Advancements in simulation and
experimental characterization have allowed us
to predict and characterize material properties
across a wide range of spatial and
temporal length scales.
Often data-driven material property prediction models
learn from datasets confined to the scales
the data was generated from.
However, the search for novel materials is inherently
a multi-scale and multi-objective problem.
Here we introduce a novel neural network architecture and
training scheme called Nested Autoencoders [1]
to learn from disparate data sources that characterize
material properties at different scales (multi scale) and
with varying degrees of fidelity (multi fidelity)
to inform and optimize for properties at the engineering scales.

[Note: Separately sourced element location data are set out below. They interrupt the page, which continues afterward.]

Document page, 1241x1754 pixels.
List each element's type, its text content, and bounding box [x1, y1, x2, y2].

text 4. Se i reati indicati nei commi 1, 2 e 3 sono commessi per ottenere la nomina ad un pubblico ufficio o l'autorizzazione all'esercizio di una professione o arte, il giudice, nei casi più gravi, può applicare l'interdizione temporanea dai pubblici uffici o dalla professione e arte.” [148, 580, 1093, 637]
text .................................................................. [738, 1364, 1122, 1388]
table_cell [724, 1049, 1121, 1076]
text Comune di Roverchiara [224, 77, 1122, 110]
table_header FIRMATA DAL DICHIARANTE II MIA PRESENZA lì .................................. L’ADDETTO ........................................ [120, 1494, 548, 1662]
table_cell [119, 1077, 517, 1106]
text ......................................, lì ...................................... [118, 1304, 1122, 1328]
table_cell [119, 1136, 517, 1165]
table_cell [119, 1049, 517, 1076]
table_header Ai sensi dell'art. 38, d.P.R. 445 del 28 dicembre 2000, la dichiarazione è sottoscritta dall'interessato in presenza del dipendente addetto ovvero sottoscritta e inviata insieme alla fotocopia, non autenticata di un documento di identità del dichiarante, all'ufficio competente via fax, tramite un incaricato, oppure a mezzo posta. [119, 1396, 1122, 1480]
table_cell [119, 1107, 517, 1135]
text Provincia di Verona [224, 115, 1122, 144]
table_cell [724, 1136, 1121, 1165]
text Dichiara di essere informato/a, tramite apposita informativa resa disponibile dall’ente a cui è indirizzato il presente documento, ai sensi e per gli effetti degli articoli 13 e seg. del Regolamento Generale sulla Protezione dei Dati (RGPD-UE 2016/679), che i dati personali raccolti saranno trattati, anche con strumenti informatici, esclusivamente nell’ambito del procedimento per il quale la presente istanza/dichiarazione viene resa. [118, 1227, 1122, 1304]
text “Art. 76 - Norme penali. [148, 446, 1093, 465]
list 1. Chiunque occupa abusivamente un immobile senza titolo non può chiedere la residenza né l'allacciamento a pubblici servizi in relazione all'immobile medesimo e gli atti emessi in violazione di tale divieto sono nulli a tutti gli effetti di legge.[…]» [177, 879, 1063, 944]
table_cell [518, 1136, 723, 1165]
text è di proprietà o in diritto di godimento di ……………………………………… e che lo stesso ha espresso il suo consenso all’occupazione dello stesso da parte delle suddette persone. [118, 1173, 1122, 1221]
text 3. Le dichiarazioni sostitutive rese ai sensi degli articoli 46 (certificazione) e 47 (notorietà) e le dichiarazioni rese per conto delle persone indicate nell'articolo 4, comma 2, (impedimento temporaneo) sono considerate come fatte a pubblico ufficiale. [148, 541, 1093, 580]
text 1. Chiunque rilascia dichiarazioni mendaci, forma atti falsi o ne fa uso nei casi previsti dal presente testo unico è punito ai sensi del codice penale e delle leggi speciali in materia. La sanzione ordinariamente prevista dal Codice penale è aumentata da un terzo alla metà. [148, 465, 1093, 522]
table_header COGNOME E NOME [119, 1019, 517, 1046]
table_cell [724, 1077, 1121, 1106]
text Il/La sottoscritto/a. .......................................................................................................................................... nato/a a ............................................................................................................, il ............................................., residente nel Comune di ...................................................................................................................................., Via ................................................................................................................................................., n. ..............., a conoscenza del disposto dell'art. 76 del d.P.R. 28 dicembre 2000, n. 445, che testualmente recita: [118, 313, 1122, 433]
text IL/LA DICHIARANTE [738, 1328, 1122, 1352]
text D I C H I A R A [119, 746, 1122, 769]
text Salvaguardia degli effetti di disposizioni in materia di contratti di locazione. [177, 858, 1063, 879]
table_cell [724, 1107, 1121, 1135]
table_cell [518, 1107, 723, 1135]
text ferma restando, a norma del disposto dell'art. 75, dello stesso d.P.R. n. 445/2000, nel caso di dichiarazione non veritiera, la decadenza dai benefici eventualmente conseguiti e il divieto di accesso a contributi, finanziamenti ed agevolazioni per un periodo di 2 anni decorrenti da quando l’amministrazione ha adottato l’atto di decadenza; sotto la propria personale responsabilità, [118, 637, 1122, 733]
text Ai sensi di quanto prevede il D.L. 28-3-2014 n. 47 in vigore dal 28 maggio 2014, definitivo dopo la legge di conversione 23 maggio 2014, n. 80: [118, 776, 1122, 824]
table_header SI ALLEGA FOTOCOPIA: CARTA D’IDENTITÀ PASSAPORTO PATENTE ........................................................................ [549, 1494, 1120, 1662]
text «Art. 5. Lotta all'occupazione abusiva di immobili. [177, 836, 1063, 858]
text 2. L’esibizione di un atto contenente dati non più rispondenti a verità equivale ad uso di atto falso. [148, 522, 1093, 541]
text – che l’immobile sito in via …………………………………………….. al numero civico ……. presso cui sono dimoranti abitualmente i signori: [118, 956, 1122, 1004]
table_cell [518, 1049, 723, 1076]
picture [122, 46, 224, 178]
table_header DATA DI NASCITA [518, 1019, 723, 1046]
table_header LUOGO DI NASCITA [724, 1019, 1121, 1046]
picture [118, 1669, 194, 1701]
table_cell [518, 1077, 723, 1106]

We demonstrate the efficacy of this approach to
(1) predict and optimize the power conversion efficiencies (PCE) of
metal halide perovskites (MHP)
(2) predict and optimize for bandgaps,
specific surface area and
crystallite size of perovskite oxides
for enhanced hydrogen production rates.
The method involves first partitioning the multi fidelity
datasets into subsets based on the scale the
descriptors are measured from.
In the figure, X1 and X2 indicate
the small and large scale descriptors respectively.
The autoencoder reduces X1 to a low dimension embedding (L1)
which is jointly optimized to predict y1 and
reconstruct X1
through the predictor and
decoder neural network respectively.
To predict y2 which is the property
measured at a larger scale,
we feed the next autoencoder with the
optimized latents (L1) and
descriptor subset (X2) to
create a new low dimension embedding (L2).
Unlike L1, L2 is jointly optimized to
predict y2,
to reconstruct L1 and
to reconstruct X2.
This transfer of information
across the small to the large scale is why we
refer to this architecture as Nested Autoencoders.
We compared our results against models that
ignore scale hierarchy in datasets
and observed NestedAE shows improved
prediction capabilities [1].
We envision that this approach will be useful for
multi-scale material property optimization, and
will enable the completion of
multi-scale material datasets with missing
descriptor values.
[1] Thota, N.; Priyadarshini, M. S.; Hernandez, R. NestedAE: Interpretable Nested Autoencoders for Multi-Scale Materials Characterization. Mater. Horiz. 2024, 11 (3), 700–707.